Please print all of the material below line for line, changing nothing.

• Working data:
BEGIN

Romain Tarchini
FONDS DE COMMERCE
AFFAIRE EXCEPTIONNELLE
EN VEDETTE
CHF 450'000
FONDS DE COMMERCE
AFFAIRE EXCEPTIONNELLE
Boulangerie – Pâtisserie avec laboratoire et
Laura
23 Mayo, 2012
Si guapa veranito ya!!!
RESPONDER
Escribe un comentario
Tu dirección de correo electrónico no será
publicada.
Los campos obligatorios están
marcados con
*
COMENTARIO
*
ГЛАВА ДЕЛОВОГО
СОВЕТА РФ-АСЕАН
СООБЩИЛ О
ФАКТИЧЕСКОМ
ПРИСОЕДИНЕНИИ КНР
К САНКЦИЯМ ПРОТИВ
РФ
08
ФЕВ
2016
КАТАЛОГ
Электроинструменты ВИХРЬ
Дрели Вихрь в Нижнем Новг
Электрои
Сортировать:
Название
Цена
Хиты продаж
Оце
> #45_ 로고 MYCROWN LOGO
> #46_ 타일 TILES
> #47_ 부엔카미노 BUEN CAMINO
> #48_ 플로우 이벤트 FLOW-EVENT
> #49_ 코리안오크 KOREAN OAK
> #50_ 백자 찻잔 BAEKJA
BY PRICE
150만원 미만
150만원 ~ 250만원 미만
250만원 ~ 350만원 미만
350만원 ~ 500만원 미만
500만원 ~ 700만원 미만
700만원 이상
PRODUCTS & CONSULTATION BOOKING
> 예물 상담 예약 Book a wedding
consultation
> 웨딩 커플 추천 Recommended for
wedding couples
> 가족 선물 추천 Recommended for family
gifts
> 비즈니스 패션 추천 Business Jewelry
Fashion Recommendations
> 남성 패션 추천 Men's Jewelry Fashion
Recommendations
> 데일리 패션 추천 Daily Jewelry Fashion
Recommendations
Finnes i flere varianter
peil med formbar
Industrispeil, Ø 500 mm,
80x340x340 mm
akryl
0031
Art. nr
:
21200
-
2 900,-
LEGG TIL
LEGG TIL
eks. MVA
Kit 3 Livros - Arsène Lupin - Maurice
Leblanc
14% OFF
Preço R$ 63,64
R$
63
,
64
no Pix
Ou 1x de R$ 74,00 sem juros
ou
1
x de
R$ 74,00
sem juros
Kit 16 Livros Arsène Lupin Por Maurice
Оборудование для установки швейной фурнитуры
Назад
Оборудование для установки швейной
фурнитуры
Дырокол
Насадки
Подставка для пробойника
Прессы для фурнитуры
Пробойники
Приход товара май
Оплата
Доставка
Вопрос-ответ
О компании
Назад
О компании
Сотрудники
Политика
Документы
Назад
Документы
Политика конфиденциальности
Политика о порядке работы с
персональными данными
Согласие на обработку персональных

END

• Task response:
Romain Tarchini
FONDS DE COMMERCE
AFFAIRE EXCEPTIONNELLE
EN VEDETTE
CHF 450'000
FONDS DE COMMERCE
AFFAIRE EXCEPTIONNELLE
Boulangerie – Pâtisserie avec laboratoire et
Laura
23 Mayo, 2012
Si guapa veranito ya!!!
RESPONDER
Escribe un comentario
Tu dirección de correo electrónico no será
publicada.
Los campos obligatorios están
marcados con
*
COMENTARIO
*
ГЛАВА ДЕЛОВОГО
СОВЕТА РФ-АСЕАН
СООБЩИЛ О
ФАКТИЧЕСКОМ
ПРИСОЕДИНЕНИИ КНР
К САНКЦИЯМ ПРОТИВ
РФ
08
ФЕВ
2016
КАТАЛОГ
Электроинструменты ВИХРЬ
Дрели Вихрь в Нижнем Новг
Электрои
Сортировать:
Название
Цена
Хиты продаж
Оце
> #45_ 로고 MYCROWN LOGO
> #46_ 타일 TILES
> #47_ 부엔카미노 BUEN CAMINO
> #48_ 플로우 이벤트 FLOW-EVENT
> #49_ 코리안오크 KOREAN OAK
> #50_ 백자 찻잔 BAEKJA
BY PRICE
150만원 미만
150만원 ~ 250만원 미만
250만원 ~ 350만원 미만
350만원 ~ 500만원 미만
500만원 ~ 700만원 미만
700만원 이상
PRODUCTS & CONSULTATION BOOKING
> 예물 상담 예약 Book a wedding
consultation
> 웨딩 커플 추천 Recommended for
wedding couples
> 가족 선물 추천 Recommended for family
gifts
> 비즈니스 패션 추천 Business Jewelry
Fashion Recommendations
> 남성 패션 추천 Men's Jewelry Fashion
Recommendations
> 데일리 패션 추천 Daily Jewelry Fashion
Recommendations
Finnes i flere varianter
peil med formbar
Industrispeil, Ø 500 mm,
80x340x340 mm
akryl
0031
Art. nr
:
21200
-
2 900,-
LEGG TIL
LEGG TIL
eks. MVA
Kit 3 Livros - Arsène Lupin - Maurice
Leblanc
14% OFF
Preço R$ 63,64
R$
63
,
64
no Pix
Ou 1x de R$ 74,00 sem juros
ou
1
x de
R$ 74,00
sem juros
Kit 16 Livros Arsène Lupin Por Maurice
Оборудование для установки швейной фурнитуры
Назад
Оборудование для установки швейной
фурнитуры
Дырокол
Насадки
Подставка для пробойника
Прессы для фурнитуры
Пробойники
Приход товара май
Оплата
Доставка
Вопрос-ответ
О компании
Назад
О компании
Сотрудники
Политика
Документы
Назад
Документы
Политика конфиденциальности
Политика о порядке работы с
персональными данными
Согласие на обработку персональных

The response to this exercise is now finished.